Il y a des endroits où, par pudeur, je ne suis pas allée. Comme les viols. Je ne voulais pas rajouter de l’offense à l’offense. Je décris ce dont elle a parlé. Elle avait trois secrets, dont la torture des seins qui a été révélée au moment de sa béatification. C’est pour cette raison que j’en parle mais je ne voulais toucher à son corps. Je décris une scène de viol où elle-même dit, sans dire qu’elle l’a été car je pense que ça faisait partie de ses trois secrets, qu’elle était promise à des nuits avant son mariage. Ce qui est assez explicite… Comme tous ces enfants, elle a dû être violée lorsqu’elle a été prise. J’ai préféré l’évoquer symboliquement pour garder un certain respect afin de décrire ces scènes d’irrespect. Je ne me substitue jamais à son intériorité et je n’avais pas envie de l’imaginer non plus car une prière comme un viol sont très intimes. Ces deux pôles étaient mes limites.

 

Votre récit est au présent, ce qui le rend intemporel et profondément actuel. Quel est votre regard sur l’esclavage moderne et sur la domesticité, comme il peut exister au Liban, par exemple?
Toni Morrison disait qu’aucune civilisation ne s’était bâtie sans l’esclave, qu’importe le nom ou la forme qu’on lui donne. Et effectivement, cela inclut la domesticité comme celle présente au Liban. La domesticité est une forme d’esclavage contemporaine. Le comité contemporain contre l’esclavage a dit qu’il n’y a jamais eu autant d’esclaves dans le monde qu’aujourd’hui où l’esclavage est pourtant aboli. Un esclave n’a jamais été aussi rentable qu’à notre époque à cause des moyens de communication qui facilitent l’organisation du trafic. C’est ce qui se passe aujourd’hui en France. Quand les émigrés arrivent, des mineurs sont enrôlés par des réseaux mafieux, de drogue et de pédophilie. Comment faire bouger les mentalités? Comment abolir cette hiérarchisation des humains? Comment peut-on justifier auprès d’un enfant que dans la vie, il y a les humains qui comptent et ceux qui ne comptent pas? Comment arriver à ouvrir les consciences quand cela est devenu un acquis et un mode de vie?

 

Que pensez-vous de ceux qui se disent ne pas pratiquer l’esclavage car ils « traitent bien leurs domestiques »?
Ceux qui réfutent les accusations le font par réflexe de défense. Alors, ça veut dire qu’il y a un point touché. J’espère que cette bonne conscience va finir par se fissurer.
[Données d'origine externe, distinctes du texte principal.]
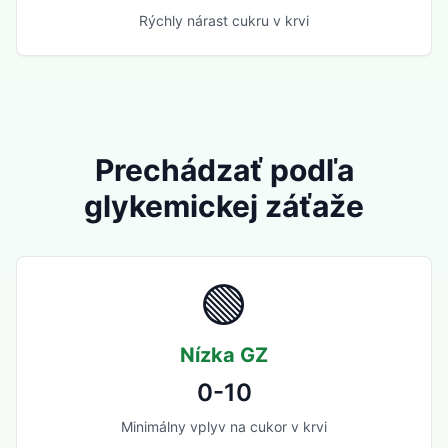
Rýchly nárast cukru v krvi
Prechádzať podľa
glykemickej záťaže
🟢
Nízka GZ
0-10
Minimálny vplyv na cukor v krvi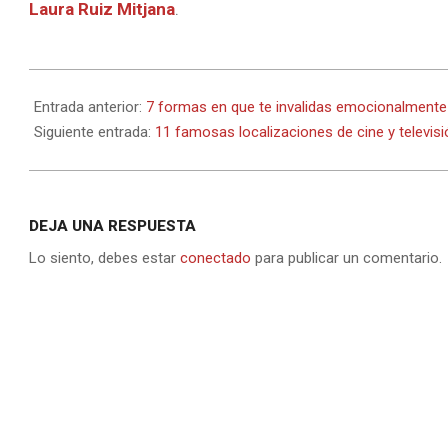
Laura Ruiz Mitjana
.
2022-
11-
Entrada anterior:
7 formas en que te invalidas emocionalmente
28
Siguiente entrada:
11 famosas localizaciones de cine y televisi
DEJA UNA RESPUESTA
Lo siento, debes estar
conectado
para publicar un comentario.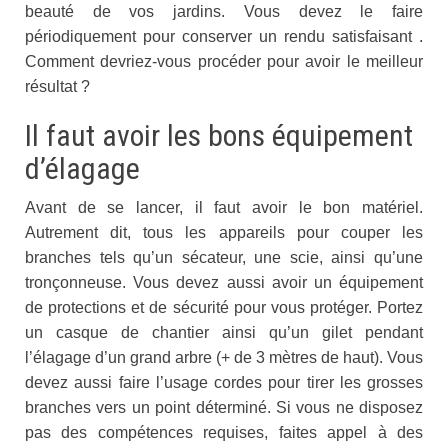
beauté de vos jardins. Vous devez le faire
périodiquement pour conserver un rendu satisfaisant .
Comment devriez-vous procéder pour avoir le meilleur
résultat ?
Il faut avoir les bons équipement
d’élagage
Avant de se lancer, il faut avoir le bon matériel.
Autrement dit, tous les appareils pour couper les
branches tels qu’un sécateur, une scie, ainsi qu’une
tronçonneuse. Vous devez aussi avoir un équipement
de protections et de sécurité pour vous protéger. Portez
un casque de chantier ainsi qu’un gilet pendant
l’élagage d’un grand arbre (+ de 3 mètres de haut). Vous
devez aussi faire l’usage cordes pour tirer les grosses
branches vers un point déterminé. Si vous ne disposez
pas des compétences requises, faites appel à des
Les romans, les films, les tableaux et tout ce qui met en récit un drame ou une situation peuvent aider une société à évoluer. Même si il y a des récurrences dans la violence, on peut espérer que la barbarie soit moins lisse.

 

Vous êtes au Liban car vous avez remporté pour ce livre « Le Choix Goncourt de l’Orient 2017 ». Quelle fut votre réaction?
J’étais infiniment heureuse et bouleversée à la fois. On m’a rapporté la teneur des débats, où les jeunes disaient s’être reconnus en cette femme exceptionnelle qui ose résister et dire « non ». Certains avaient vécu sous Daech, ont résisté et qui s’identifient aujourd’hui à Bakhita. C’est vraiment la plus belle des récompenses. Par-delà les religions, les cultures et le temps, elle est un emblème d’espoir. Cette personne qui m’a happée dans cette église de Langeais méritait cet écho.